Takeda has struck a deal with the MD Anderson Cancer Center to access CAR-NK cell therapies. The deal grants Takeda rights to up to four programs, including natural killer (NK) cell therapies aimed at CD19 and BCMA.
NK cells have some potential advantages over the T cells that have underpinned the first wave of oncology cell therapies. NK cells taken from one person can be transplanted into another individual without causing graft-versus-host disease, thereby resulting in a simpler, cheaper production process than is required for existing chimeric antigen receptor T cells (CAR-Ts). In addition, CAR-NKs look to be free from the severe cytokine release syndrome and neurotoxicity that dogged CAR-Ts.

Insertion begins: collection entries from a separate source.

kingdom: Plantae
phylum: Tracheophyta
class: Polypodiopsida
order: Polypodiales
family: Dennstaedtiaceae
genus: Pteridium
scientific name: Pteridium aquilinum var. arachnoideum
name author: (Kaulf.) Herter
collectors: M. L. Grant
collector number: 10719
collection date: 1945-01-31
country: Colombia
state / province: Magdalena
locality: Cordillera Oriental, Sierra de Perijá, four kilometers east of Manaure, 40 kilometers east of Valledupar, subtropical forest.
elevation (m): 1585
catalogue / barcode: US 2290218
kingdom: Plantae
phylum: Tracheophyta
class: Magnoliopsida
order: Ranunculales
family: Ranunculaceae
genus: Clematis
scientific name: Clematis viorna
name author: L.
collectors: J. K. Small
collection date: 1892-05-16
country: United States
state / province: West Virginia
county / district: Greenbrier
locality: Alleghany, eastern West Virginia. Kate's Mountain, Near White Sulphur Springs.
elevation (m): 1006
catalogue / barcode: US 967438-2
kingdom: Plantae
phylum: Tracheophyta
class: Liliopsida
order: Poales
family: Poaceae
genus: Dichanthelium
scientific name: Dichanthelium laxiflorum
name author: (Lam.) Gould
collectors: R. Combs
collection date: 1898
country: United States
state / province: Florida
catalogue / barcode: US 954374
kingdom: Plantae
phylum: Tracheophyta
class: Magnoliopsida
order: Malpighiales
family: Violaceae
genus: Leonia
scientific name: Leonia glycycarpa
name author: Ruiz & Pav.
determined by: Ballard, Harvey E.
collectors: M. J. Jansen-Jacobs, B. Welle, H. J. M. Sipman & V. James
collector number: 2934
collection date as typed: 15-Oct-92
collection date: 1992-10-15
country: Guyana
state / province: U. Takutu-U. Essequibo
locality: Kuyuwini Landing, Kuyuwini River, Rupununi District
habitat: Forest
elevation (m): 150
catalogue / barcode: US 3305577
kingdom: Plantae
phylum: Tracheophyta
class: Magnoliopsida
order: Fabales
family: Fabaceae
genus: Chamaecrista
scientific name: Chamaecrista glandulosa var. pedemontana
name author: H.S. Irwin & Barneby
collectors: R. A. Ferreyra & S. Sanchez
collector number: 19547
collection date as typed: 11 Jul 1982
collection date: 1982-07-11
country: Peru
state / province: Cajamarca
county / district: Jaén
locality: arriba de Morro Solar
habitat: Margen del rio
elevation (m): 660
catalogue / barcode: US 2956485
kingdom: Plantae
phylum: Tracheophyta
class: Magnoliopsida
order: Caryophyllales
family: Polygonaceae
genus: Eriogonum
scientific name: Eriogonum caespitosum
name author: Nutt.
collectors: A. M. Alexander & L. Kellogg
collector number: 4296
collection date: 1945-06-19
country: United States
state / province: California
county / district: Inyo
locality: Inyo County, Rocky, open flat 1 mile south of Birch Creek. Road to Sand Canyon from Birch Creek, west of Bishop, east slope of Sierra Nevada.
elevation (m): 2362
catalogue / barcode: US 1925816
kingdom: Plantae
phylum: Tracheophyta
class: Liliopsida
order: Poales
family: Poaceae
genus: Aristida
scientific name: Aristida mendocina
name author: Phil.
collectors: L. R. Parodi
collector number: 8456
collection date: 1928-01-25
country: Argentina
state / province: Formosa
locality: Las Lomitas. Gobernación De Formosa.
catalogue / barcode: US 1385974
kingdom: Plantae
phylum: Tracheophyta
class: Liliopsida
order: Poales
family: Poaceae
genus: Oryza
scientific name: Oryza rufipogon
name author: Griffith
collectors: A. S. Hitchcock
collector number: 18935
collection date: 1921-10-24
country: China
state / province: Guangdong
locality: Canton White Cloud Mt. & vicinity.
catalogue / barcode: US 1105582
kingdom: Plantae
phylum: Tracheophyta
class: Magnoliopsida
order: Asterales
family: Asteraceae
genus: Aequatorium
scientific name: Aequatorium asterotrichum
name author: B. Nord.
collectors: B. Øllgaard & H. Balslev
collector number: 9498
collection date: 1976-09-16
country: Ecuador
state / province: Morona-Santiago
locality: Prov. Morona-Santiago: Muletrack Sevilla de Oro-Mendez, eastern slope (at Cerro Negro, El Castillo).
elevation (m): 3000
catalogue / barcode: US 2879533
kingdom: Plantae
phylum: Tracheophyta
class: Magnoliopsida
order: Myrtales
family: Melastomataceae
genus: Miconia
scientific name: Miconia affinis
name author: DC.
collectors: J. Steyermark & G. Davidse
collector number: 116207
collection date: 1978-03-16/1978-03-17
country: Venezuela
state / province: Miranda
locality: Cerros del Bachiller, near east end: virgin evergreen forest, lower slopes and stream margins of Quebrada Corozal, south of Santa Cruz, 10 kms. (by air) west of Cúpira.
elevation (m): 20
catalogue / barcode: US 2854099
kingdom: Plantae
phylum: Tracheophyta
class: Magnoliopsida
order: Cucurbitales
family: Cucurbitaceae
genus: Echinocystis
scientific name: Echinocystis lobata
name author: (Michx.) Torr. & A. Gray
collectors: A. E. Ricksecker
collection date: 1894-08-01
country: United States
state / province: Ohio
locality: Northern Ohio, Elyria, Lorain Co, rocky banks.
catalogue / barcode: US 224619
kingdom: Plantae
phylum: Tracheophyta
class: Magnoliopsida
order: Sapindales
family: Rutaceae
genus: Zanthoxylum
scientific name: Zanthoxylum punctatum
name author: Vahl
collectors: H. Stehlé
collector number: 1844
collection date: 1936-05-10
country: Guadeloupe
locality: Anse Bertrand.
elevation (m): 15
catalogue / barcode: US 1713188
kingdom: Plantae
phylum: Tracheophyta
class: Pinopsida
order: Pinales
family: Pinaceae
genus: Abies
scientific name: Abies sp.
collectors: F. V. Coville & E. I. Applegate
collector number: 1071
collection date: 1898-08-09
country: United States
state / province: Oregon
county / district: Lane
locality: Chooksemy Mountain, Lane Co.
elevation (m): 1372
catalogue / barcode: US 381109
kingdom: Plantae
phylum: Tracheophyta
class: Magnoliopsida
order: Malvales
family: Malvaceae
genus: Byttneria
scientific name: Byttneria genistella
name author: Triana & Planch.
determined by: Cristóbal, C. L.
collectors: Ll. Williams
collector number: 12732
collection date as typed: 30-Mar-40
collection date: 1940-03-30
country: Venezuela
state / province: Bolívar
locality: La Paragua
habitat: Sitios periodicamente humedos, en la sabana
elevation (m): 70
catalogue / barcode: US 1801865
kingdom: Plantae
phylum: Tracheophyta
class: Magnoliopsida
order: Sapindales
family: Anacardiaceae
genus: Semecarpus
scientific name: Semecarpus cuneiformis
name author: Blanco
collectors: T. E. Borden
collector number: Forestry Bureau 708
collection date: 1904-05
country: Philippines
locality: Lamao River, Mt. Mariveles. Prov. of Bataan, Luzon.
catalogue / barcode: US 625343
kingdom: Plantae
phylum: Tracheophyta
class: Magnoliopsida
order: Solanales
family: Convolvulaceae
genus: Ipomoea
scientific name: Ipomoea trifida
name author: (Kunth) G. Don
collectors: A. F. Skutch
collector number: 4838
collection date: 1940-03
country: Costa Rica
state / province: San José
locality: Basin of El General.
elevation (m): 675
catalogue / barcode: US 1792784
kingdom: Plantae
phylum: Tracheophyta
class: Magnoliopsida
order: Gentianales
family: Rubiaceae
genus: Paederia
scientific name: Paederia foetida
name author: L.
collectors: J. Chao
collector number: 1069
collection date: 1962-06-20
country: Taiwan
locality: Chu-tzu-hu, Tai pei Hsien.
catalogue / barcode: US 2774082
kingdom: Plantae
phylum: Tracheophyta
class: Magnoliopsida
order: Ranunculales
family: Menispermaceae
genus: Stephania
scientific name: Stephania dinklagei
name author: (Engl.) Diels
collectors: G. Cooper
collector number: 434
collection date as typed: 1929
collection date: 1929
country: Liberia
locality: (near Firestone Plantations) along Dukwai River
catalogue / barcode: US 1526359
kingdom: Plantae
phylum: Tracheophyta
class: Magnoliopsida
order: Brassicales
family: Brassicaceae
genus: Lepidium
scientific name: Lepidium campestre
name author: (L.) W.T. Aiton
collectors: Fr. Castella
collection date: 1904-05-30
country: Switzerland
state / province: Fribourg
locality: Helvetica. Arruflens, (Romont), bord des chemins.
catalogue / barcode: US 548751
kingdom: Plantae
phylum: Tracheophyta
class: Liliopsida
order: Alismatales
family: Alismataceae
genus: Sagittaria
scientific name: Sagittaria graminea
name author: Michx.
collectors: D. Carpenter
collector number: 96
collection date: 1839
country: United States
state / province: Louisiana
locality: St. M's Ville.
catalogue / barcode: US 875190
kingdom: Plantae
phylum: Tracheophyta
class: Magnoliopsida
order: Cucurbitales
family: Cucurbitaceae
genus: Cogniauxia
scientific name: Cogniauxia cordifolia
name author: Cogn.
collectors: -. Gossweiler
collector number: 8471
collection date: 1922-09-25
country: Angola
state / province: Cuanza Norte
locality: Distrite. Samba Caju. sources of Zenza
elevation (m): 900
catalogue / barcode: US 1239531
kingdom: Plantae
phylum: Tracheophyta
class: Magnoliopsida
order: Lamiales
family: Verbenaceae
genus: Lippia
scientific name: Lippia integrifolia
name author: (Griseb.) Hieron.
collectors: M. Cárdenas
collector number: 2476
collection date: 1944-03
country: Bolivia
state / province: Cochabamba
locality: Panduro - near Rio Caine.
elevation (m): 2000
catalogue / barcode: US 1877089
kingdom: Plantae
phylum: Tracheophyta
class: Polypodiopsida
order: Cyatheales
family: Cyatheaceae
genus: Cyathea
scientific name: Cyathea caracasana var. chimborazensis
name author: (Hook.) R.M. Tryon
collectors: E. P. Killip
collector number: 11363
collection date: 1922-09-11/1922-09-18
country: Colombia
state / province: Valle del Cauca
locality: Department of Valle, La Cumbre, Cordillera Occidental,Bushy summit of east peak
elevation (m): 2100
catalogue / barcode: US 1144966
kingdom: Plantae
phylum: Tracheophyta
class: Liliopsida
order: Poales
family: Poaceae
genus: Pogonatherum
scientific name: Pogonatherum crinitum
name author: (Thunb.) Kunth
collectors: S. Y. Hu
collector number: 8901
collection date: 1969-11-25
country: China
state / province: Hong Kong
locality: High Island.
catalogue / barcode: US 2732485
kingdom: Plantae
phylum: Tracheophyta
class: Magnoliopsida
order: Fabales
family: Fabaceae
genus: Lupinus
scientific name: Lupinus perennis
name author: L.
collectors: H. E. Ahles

At MD Anderson, Katy Rezvani and her colleagues have worked to realize those potential benefits of NK cells, resulting in a platform that has spawned cell therapies against CD19 and BCMA. CD19 is the receptor targeted by first-generation CAR-Ts Kymriah and Yescarta, while BCMA is the focus of many groups working with several modalities, including cell therapies.
Takeda is forging into these competitive niches by securing the rights to MD Anderson’s CAR-NKs. The agreement gives Takeda exclusive rights to four assets, including the CD19 and BCMA candidates, and the chance to collaborate with MD Anderson on their development. Takeda plans to start a pivotal trial of the CD19 candidate in 2021.
That target reflects the progress made so far. MD Anderson is already testing the CD19 cell therapy in patients with relapsed and refractory B-cell malignancies. Based on the profile seen in the phase 1/2a, Takeda thinks the CD19 candidate may be safe enough to dose in outpatient settings.
If the candidate proves to be a safer, cheaper cell therapy that can be dosed outside of hospitals it will have a shot at taking the modality into the mainstream. However, there are good reasons T cells, not NK cells, have dominated the early period of anti-cancer cell therapies.
NK cells are found in low numbers in the body, meaning effective expansion technologies are needed to generate therapeutic doses. Also, NK cells have short half-lives, meaning they are cleared from the body before having the desired effect. MD Anderson’s CAR-NK production process features an in vitro expansion step and adds IL-15 to the cells to increase persistence and, by extension, efficacy.
Takeda will now work to find out whether the platform can deliver a commercial CAR-NK cell therapy. The CAR-NK work will slot into a growing cell therapy pipeline at Takeda, which has struck deals to access gamma delta CAR-Ts, stem cell based CAR-Ts and anti-solid tumor CAR-Ts in recent years.
Neither Takeda nor MD Anderson has disclosed the numbers tied to the CAR-NK deal, stating only that it features an upfront fee plus milestones and royalties tied to each program.